EXTRACTED TEXT -
This month, like every February in the past eight years, photographer Gerhard Kassner will be fulfilling his assignment with the Berlinale: snapping the stars in the midst of their carefully choreographed press junkets, creating a “visual guestbook” of the festival, as Kassner likes to call it.

This year only, the photographer will be showing his past and current work in a two-month exhibition at Hotel Bogota, just off of Ku’Damm. During the festival (Feb 10-19), expect daily updates and the opportunity to see the Man Behind the Camera himself – every night (21-22:00) Kassner will be on hand to discuss his work and the new portraits he took earlier that day.

At Kassner’s retrospective, 35 large scale portraits of celebrities taken at the Berlinale from 2003-2010 are on view: Jack Nicholson, Nicole Kidman, The Rolling Stones, Julianne Moore, Kate Winslet and Madonna, among others. Also featured are indie-crossover actors like Tilda Swinton, Steve Buscemi and Kristin Scott Thomas, as well as big-name directors like Steven Soderberg and Michel Gondry.

Due to the mad press frenzy of the Berlinale, Kassner is only afforded about five minutes with each star before the next one is ushered in. Over the years, this experienced photographer has learned to work quickly when he needs to, and at the Berlinale, he prefers it that way. More than a minute or two of shooting, Kassner says, and “then it gets boring.” This annual photographic ritual is punctuated by the celebrities’ signing their own photographs in a filmed ceremony afterward on the Berlinale red carpet.

RECORDS PROVIDED -

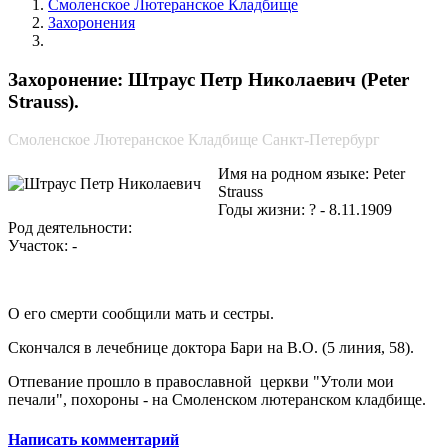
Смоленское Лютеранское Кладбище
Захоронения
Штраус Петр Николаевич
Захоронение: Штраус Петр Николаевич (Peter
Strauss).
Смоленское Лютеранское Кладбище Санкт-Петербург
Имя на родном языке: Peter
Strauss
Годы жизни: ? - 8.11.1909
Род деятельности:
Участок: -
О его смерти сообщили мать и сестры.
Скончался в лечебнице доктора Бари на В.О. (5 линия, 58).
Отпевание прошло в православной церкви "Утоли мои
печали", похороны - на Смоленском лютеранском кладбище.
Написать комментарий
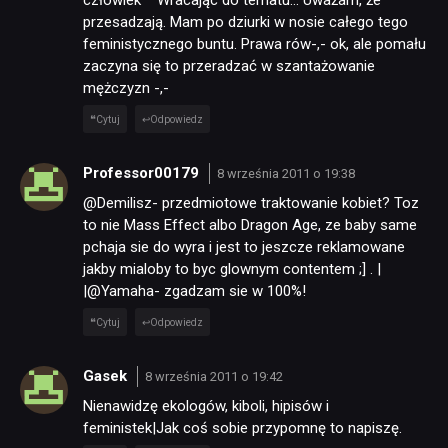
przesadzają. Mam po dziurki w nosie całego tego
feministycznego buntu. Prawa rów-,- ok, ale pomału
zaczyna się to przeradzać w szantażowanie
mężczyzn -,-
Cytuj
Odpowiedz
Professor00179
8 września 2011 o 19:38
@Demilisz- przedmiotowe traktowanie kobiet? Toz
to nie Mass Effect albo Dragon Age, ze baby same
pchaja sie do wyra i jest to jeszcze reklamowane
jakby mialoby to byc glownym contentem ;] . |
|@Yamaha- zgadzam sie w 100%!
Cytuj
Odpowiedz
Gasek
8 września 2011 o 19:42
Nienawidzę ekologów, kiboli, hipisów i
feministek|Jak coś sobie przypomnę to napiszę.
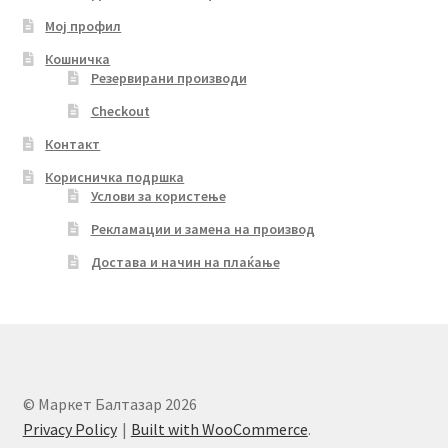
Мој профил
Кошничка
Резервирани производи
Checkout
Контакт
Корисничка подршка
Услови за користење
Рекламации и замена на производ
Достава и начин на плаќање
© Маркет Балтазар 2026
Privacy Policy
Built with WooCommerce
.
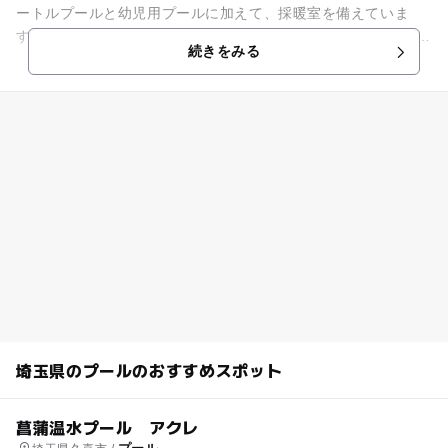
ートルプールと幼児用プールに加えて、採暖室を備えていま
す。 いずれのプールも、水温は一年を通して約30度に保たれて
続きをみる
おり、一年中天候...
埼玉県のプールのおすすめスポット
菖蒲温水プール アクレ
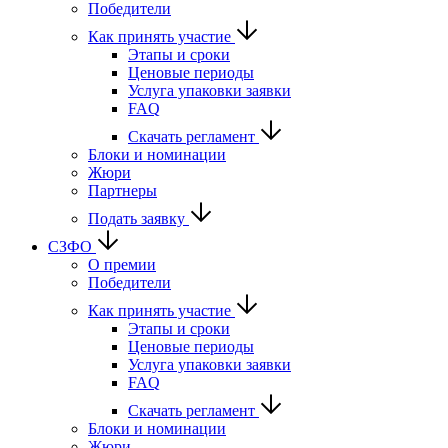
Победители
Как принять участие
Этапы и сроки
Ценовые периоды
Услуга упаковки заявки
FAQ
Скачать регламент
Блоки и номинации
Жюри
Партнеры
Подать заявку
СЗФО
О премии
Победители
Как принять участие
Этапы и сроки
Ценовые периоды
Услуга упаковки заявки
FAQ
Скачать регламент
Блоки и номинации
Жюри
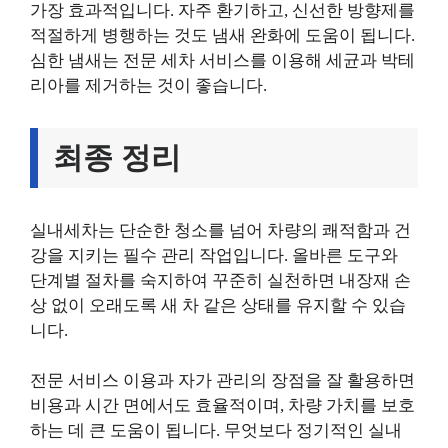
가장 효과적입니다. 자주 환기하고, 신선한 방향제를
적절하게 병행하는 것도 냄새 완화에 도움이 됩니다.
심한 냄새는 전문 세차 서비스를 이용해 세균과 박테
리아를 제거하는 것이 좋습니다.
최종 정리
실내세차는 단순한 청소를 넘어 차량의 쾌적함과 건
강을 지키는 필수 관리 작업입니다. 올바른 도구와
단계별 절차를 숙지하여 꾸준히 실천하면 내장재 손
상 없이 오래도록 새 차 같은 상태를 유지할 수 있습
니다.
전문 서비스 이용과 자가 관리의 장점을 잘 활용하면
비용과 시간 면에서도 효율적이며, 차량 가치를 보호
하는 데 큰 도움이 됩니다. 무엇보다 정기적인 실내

--

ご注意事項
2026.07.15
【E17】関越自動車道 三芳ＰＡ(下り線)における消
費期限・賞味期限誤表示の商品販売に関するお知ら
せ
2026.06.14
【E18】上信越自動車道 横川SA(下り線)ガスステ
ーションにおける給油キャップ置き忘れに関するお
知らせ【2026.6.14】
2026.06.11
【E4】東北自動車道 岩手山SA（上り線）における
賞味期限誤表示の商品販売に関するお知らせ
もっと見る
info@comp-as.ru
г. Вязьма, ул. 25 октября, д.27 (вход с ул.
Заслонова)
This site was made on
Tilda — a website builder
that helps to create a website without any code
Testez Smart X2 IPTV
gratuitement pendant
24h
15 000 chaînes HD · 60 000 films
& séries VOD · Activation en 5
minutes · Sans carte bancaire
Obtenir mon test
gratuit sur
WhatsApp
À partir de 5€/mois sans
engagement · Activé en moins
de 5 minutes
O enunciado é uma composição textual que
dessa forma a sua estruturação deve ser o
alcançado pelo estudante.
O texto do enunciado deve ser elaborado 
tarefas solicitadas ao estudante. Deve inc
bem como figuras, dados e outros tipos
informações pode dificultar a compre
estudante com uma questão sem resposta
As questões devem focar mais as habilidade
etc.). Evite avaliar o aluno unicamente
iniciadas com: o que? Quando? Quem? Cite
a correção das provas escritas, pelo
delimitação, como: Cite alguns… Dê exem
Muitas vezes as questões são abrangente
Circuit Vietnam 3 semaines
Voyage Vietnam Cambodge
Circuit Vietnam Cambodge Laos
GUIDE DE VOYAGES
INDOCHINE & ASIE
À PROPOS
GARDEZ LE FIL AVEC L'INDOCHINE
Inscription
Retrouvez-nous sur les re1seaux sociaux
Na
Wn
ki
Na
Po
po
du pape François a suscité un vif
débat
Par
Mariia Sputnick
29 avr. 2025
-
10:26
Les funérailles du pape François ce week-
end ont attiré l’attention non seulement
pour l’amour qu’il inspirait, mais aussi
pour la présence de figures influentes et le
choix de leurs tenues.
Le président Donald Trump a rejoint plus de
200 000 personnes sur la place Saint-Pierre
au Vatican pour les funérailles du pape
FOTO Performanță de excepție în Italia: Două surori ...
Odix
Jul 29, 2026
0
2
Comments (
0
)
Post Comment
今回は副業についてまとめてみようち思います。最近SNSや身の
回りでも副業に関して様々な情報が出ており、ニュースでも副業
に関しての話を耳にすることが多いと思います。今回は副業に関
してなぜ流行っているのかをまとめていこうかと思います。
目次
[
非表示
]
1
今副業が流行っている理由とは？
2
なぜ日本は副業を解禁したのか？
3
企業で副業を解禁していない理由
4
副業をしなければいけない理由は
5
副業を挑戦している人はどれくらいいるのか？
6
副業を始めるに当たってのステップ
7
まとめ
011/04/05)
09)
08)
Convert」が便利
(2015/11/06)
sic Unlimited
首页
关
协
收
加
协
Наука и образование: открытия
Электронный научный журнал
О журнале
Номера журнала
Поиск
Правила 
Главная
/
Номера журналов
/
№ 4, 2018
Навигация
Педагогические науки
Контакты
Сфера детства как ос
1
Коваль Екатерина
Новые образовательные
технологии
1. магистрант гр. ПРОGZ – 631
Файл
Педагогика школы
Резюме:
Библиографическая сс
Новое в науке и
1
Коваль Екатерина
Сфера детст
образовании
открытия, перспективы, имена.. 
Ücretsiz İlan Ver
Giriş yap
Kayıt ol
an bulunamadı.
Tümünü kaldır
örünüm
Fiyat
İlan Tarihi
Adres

PROBLEMS AND TASKS -
- A) In the article about Gerhard Kassner's Berlinale portraits, how much time does Kassner get with each star?
- B) Please continue the article about Gerhard Kassner's Berlinale portraits from its final sentence.

ANSWERS TO THE TASKS -
- A) About five minutes.

- B)
Kassner’s Berlinale series is true documentation; this interest in precision is reflected even in the titles of his images, which include a record of the exact time each photograph was taken, down to the second. Kassner often has his subjects look directly into the camera, creating an intimacy and an enduring stillness that belies the ephemeral reality of the snapshot. This direct and constant gaze creates a unique impact, as famous faces we’ve all seen a million times suddenly become unknown and complex. Combining an average size of 80 x 120 cm, a neutral background and direct, frontal lighting, Kassner’s minimalist approach breaks through the pageantry and pomp of the festival. And the celebrities, stripped of their public personas, are revealed as people.